Phone sensors can save lives by revealing what floor you are on

By Chris Baraniuk

3 November 2017

High-rise rescue

High-rise rescue

Mustafa Hassona/Anadolu Agency/Getty

Knowing the location of an emergency caller can be a matter of life and death. But sometimes those seeking help are too panicked to speak clearly or don’t know where they are. Some callers don’t feel it is safe to speak at all, simply calling 999 or 911 in silence.

Now William Falcon and Henning Schulzrinne at Columbia University in New York have come up with a way to use a smartphone’s sensors to pinpoint not only where in a building a caller is located, but the floor as well. By combining GPS, signal strength and atmospheric pressure – using the barometer that many smartphones now contain – the pair created an app called Sensory that could identify how high up a caller was. Sensory is available online but the pair hope the system might be integrated into future smartphones.

The first step is to detect when someone is inside a building. “The GPS coupled with the strength signal of your phone gives a strong indication of whether you’re indoors or outdoors,” says Falcon. But what floor? Many smartphones, including all iPhones released since 2014, can now detect their elevation above sea level. This gives the altitude, but that doesn’t translate directly to floor number because the distance between floors can significantly vary from building to building.

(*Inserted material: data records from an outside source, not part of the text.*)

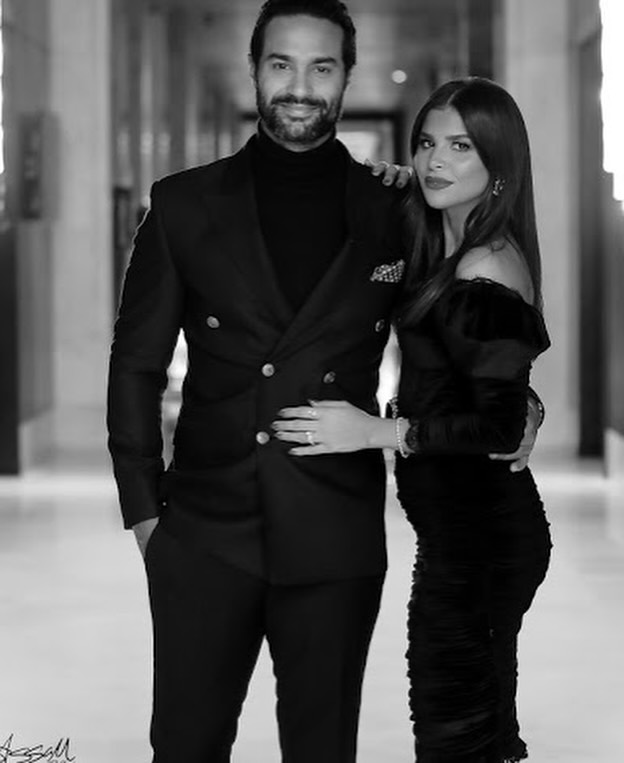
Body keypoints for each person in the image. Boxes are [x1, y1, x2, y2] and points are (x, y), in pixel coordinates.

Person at [107, 1, 417, 760]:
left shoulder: (397, 207)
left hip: (335, 530)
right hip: (205, 529)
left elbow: (454, 345)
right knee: (186, 744)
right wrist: (146, 515)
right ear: (254, 70)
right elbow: (136, 363)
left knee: (321, 748)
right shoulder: (184, 203)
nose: (300, 86)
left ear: (347, 76)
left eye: (321, 67)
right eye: (282, 64)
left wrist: (514, 403)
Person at [273, 77, 552, 763]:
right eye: (427, 143)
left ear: (499, 164)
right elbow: (497, 387)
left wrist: (376, 431)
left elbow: (494, 425)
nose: (435, 161)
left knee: (456, 731)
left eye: (461, 147)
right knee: (474, 726)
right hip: (459, 537)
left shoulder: (486, 264)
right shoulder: (446, 240)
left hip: (481, 542)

To solve this problem, Falcon and Schulzrinne tracked volunteers who repeatedly visited different floors of certain buildings. Movement data was clustered at certain altitudes, revealing distinct floors.

Storey time

The pair also used plans of 1100 New York buildings to work out the average distances between floors in residential blocks versus office blocks. This meant that anyone in a building where data hadn’t previously been collected could also be located, provided the type of building was known.

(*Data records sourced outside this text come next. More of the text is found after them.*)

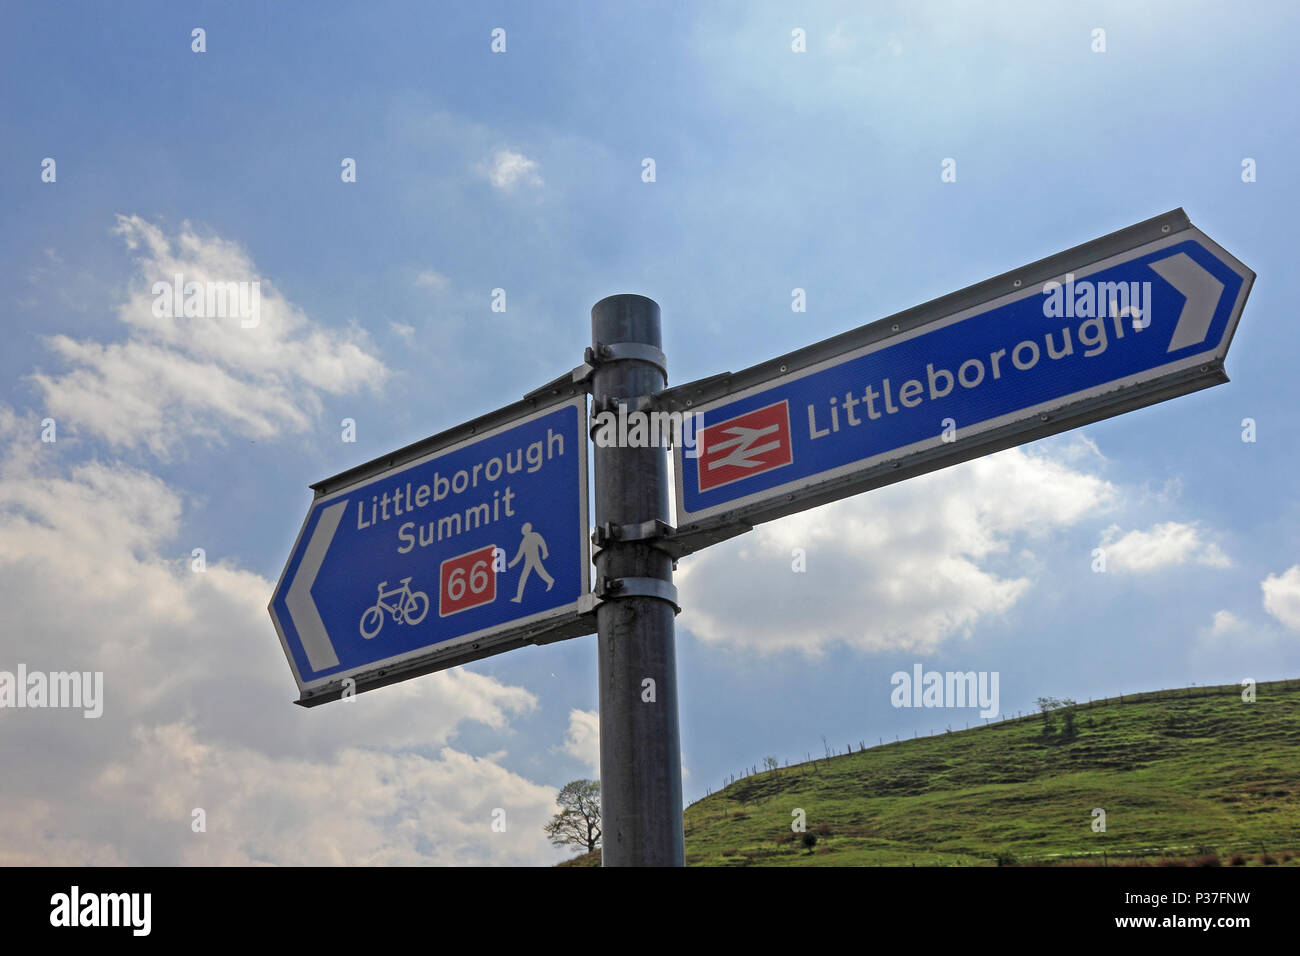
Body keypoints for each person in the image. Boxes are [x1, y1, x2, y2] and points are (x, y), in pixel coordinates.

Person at [508, 522, 554, 602]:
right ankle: (519, 597)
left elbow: (542, 543)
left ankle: (550, 581)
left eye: (524, 529)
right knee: (527, 576)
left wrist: (545, 552)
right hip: (528, 561)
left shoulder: (535, 535)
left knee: (537, 573)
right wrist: (511, 564)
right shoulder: (524, 541)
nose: (523, 531)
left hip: (534, 559)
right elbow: (519, 554)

Falcon tested the app by visiting 63 random floors at five New York buildings, including the Rockefeller Center. In 91 per cent of the tests, the system was accurate to within two floors.

Binghao Li at the University of New South Wales in Sydney thinks the new approach is interesting, but says the pair exaggerate how much of an improvement over existing systems it is. Li and his colleagues have developed a system that estimates floor location using Wi-Fi signals.

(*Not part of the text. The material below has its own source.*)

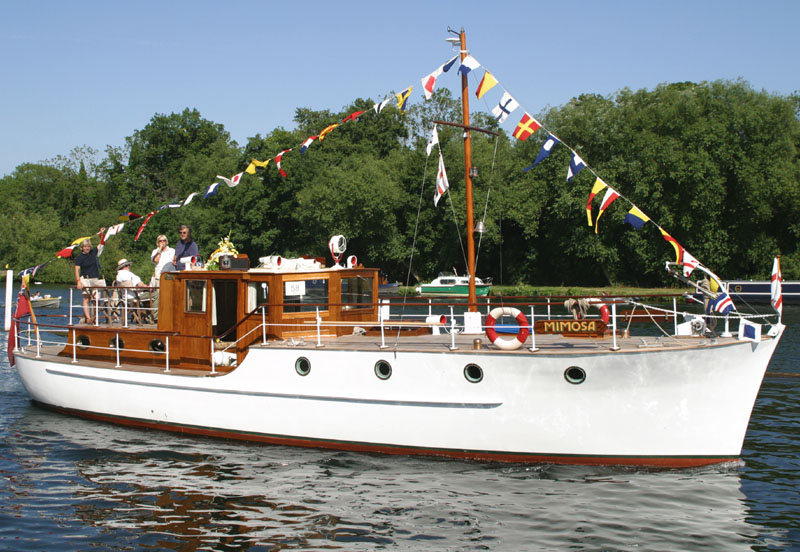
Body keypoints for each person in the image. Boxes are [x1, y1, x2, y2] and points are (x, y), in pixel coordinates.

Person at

Having multiple options is a good thing, however. Locating emergency callers accurately in high-rise buildings is vital, says Kevin Kupietz, who teaches industrial safety and emergency management at Elizabeth City State University in North Carolina.

It could also keep responders safe themselves. “If a firefighter is able to more efficiently be directed to the exact location, including floor, the less time the responder is in the danger zone and the less chance of them becoming hurt,” he says.

The Metropolitan Police Service in London also welcomes the idea. “Any development that significantly assists emergency services in identifying the exact location of callers using mobile phones could be of assistance to us,” says a spokesperson.